- Tasks to perform:
(1) From the MapR requirements page, reproduce word for word the passage starting with "Requirements for MapR" and going on through "location in HVR.".
(2) Answer these questions using the MapR requirements page:
(a) Which API does HVR support for reading and writing files from and to MapR?
(b) What is the default port on which the MapR CLDB expects connections?
(c) During which operation are the Hive External Tables created above HDFS used?

- Text under study:
Requirements for MapR
Capture | Hub | Integrate |
---|---|---|
This section describes the requirements, access privileges, and other features of HVR when using MapR for replication. HVR supports the WebHDFS API for reading and writing files from and to MapR.
Location Connection
This section lists and describes the connection details required for creating MapR location in HVR.
Field | Description |
---|---|
Namenode | The hostname of the MapR Container Location Database (CLDB). Example: mapr601.hvr.local |
Port | The port on which the MapR CLDB (Namenode) is expecting connections. The default port is 7222. Example: 7222 |
Login | The username to connect HVR to the MapR CLDB (Namenode). The username can be either the MapR user or if impersonation is used then the username is the remotelistener OS user. Example: hvruser |
Credentials | The credential (Kerberos Ticket Cache file) for the Login to connect HVR to the MapR CLDB (Namenode). This field should be left blank to use a keytab file for authentication or if Kerberos is not used on the MapR cluster. For more details, see HDFS Authentication and Kerberos. |
Directory | The directory path in the MapR CLDB (Namenode) to be used for replication. Example: /user |
Hive External Tables | Enable/Disable Hive ODBC connection configuration for creating Hive external tables above HDFS. |
Hive ODBC Connection
HVR allows you to create Hive External Tables above HDFS which are only used during compare. You can enable/disable the Hive configuration for HDFS in location creation screen using the Hive External Tables field.

Pixel coordinate listings:
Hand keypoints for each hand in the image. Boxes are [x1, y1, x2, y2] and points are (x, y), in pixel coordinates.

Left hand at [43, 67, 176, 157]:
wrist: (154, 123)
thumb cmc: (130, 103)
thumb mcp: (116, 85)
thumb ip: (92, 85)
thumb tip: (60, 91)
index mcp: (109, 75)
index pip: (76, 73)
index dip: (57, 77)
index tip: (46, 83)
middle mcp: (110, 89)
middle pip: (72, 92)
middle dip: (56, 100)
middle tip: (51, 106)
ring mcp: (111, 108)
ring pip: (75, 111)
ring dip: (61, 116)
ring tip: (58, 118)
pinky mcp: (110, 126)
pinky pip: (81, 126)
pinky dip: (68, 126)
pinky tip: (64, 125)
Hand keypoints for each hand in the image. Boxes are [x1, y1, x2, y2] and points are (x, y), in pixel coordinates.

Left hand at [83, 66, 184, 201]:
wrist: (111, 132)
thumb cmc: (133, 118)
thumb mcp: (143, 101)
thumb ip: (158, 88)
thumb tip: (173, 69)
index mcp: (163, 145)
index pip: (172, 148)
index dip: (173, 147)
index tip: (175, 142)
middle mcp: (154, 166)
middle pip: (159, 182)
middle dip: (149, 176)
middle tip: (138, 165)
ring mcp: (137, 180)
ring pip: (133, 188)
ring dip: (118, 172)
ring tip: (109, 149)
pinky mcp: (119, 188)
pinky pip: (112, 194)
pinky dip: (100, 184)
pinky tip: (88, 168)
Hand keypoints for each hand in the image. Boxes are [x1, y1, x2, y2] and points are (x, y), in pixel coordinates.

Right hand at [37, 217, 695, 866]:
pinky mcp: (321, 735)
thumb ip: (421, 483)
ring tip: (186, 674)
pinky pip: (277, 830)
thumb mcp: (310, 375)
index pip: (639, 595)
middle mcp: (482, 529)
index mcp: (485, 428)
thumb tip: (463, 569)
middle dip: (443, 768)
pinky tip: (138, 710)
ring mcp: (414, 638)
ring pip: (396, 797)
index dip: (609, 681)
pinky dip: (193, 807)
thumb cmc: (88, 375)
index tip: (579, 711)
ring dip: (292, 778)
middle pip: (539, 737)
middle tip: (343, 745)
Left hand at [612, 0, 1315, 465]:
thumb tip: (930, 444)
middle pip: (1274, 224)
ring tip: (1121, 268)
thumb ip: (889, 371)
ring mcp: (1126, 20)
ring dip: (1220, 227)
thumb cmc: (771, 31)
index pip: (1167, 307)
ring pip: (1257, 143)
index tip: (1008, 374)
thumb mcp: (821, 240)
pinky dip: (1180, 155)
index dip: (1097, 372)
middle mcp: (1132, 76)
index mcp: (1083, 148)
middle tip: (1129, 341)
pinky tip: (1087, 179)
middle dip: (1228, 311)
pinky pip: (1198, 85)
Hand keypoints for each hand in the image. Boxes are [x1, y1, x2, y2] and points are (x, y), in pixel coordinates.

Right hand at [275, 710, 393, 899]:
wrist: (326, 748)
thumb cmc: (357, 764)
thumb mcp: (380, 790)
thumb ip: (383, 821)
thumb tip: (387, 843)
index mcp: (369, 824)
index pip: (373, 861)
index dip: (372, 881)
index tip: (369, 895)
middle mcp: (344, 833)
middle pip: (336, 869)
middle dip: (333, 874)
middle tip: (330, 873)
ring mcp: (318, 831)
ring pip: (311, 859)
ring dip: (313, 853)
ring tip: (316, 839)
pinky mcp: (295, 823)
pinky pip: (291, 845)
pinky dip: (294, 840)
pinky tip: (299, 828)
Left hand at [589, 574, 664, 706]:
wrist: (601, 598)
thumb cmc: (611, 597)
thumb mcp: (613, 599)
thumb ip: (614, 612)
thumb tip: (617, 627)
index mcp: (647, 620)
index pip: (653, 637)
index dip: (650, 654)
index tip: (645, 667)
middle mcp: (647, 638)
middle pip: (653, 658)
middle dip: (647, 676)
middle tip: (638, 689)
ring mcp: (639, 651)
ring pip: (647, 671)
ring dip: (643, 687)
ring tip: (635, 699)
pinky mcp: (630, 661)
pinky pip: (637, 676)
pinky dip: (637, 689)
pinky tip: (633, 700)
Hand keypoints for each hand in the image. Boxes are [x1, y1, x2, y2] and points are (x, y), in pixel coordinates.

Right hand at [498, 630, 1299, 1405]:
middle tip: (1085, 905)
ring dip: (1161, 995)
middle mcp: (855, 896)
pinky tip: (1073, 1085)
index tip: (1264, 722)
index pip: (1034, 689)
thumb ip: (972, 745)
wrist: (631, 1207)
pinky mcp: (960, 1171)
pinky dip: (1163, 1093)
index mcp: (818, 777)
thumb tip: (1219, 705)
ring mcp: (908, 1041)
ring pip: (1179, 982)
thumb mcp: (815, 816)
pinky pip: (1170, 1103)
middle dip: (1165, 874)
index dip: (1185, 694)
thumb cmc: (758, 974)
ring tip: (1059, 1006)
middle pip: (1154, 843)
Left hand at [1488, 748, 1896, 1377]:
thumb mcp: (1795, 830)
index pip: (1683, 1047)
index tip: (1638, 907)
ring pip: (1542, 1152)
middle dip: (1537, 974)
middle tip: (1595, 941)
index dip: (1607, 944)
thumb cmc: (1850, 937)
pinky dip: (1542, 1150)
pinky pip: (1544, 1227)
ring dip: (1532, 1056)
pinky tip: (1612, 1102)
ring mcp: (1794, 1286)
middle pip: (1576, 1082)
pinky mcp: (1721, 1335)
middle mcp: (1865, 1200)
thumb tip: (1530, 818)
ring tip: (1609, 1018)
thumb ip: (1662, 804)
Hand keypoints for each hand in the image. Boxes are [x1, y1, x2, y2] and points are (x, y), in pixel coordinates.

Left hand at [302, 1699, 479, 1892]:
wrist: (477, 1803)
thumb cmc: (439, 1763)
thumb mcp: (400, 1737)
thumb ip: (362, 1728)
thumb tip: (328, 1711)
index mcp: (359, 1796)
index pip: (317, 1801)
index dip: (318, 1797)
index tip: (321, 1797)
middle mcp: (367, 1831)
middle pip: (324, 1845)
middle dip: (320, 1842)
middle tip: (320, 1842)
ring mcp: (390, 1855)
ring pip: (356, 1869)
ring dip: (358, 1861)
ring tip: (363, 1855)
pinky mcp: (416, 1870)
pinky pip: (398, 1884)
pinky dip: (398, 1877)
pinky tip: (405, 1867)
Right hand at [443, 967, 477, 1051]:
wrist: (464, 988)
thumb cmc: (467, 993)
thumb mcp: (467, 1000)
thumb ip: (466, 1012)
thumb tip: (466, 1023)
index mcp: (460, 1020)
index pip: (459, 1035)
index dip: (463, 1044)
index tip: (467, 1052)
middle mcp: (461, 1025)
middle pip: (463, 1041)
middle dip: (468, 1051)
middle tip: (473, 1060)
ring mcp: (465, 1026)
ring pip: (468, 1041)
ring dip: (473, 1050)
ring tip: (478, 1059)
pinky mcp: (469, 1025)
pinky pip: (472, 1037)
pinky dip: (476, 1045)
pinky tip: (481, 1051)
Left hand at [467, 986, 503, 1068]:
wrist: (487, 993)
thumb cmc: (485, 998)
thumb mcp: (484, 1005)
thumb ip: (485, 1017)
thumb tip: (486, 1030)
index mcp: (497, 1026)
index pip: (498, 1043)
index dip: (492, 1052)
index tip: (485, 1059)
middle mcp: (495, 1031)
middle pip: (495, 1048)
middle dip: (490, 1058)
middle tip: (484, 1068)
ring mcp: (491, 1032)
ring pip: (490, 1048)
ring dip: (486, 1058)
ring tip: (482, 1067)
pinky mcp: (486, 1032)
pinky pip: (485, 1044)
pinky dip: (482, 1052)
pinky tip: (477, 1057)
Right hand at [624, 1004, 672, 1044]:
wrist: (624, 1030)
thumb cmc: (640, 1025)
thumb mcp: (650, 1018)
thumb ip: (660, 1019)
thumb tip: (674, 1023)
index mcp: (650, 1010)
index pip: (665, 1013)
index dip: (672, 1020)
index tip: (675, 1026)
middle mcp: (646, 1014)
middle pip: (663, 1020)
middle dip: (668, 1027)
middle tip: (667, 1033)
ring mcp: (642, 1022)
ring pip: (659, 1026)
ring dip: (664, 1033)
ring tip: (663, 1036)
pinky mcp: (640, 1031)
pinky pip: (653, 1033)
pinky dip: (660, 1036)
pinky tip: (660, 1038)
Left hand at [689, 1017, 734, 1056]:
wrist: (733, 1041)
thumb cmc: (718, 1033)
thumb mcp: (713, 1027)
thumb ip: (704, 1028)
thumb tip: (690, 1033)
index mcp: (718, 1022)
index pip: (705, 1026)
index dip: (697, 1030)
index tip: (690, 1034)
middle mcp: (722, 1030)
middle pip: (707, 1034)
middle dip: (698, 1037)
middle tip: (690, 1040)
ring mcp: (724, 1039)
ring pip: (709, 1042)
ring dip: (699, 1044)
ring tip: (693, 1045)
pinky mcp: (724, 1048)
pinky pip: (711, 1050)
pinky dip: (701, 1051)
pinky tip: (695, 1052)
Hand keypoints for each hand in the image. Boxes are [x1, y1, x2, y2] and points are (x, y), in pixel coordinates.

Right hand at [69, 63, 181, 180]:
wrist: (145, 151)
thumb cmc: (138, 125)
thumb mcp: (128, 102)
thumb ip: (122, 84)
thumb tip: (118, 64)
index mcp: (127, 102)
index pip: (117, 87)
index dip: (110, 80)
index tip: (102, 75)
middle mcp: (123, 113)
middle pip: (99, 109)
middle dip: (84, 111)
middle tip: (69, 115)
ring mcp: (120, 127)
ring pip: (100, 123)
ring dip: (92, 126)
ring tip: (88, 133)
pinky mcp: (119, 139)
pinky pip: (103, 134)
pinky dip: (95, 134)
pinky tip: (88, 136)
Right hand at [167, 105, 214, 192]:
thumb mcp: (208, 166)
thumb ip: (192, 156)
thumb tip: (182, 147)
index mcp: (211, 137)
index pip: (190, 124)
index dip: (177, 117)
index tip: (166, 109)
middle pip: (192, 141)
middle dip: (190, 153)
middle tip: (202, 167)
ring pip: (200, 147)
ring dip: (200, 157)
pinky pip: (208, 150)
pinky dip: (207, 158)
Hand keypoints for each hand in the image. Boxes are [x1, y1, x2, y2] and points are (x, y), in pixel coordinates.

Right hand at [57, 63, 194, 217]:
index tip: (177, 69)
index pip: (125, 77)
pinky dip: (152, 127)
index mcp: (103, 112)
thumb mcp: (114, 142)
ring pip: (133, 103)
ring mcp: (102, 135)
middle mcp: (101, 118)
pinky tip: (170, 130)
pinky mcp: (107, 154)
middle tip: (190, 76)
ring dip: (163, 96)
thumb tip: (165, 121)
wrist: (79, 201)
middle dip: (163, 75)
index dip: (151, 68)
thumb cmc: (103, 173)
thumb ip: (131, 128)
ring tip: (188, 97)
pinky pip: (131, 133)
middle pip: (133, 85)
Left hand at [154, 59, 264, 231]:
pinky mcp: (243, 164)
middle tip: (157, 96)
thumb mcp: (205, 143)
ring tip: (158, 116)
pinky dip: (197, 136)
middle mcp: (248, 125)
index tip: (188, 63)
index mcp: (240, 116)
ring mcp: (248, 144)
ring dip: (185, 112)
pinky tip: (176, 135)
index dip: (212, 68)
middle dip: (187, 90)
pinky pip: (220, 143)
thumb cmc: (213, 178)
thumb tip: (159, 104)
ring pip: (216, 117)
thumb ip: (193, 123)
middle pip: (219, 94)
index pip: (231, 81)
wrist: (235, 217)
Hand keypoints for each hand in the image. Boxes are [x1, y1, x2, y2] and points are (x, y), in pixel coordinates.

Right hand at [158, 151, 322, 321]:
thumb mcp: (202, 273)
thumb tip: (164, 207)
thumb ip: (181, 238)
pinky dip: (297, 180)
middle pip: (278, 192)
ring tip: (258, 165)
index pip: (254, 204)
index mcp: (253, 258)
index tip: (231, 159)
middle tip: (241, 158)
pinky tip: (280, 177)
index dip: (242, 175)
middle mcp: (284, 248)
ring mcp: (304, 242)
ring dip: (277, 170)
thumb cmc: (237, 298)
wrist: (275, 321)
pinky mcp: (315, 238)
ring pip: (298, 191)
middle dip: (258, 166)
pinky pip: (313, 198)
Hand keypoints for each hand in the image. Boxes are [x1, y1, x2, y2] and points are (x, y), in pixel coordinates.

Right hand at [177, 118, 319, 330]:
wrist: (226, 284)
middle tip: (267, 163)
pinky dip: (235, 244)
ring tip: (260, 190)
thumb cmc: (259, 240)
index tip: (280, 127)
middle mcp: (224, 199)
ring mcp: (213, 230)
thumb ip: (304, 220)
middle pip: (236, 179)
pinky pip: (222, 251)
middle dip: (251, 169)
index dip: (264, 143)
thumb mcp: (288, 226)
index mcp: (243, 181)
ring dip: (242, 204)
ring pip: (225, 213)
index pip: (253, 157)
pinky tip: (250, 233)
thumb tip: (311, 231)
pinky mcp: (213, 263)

- Solution set:
(1)
Requirements for MapR
Capture | Hub | Integrate |
---|---|---|
This section describes the requirements, access privileges, and other features of HVR when using MapR for replication. HVR supports the WebHDFS API for reading and writing files from and to MapR.
Location Connection
This section lists and describes the connection details required for creating MapR location in HVR.

(2)
(a) The WebHDFS API.
(b) 7222.
(c) Compare.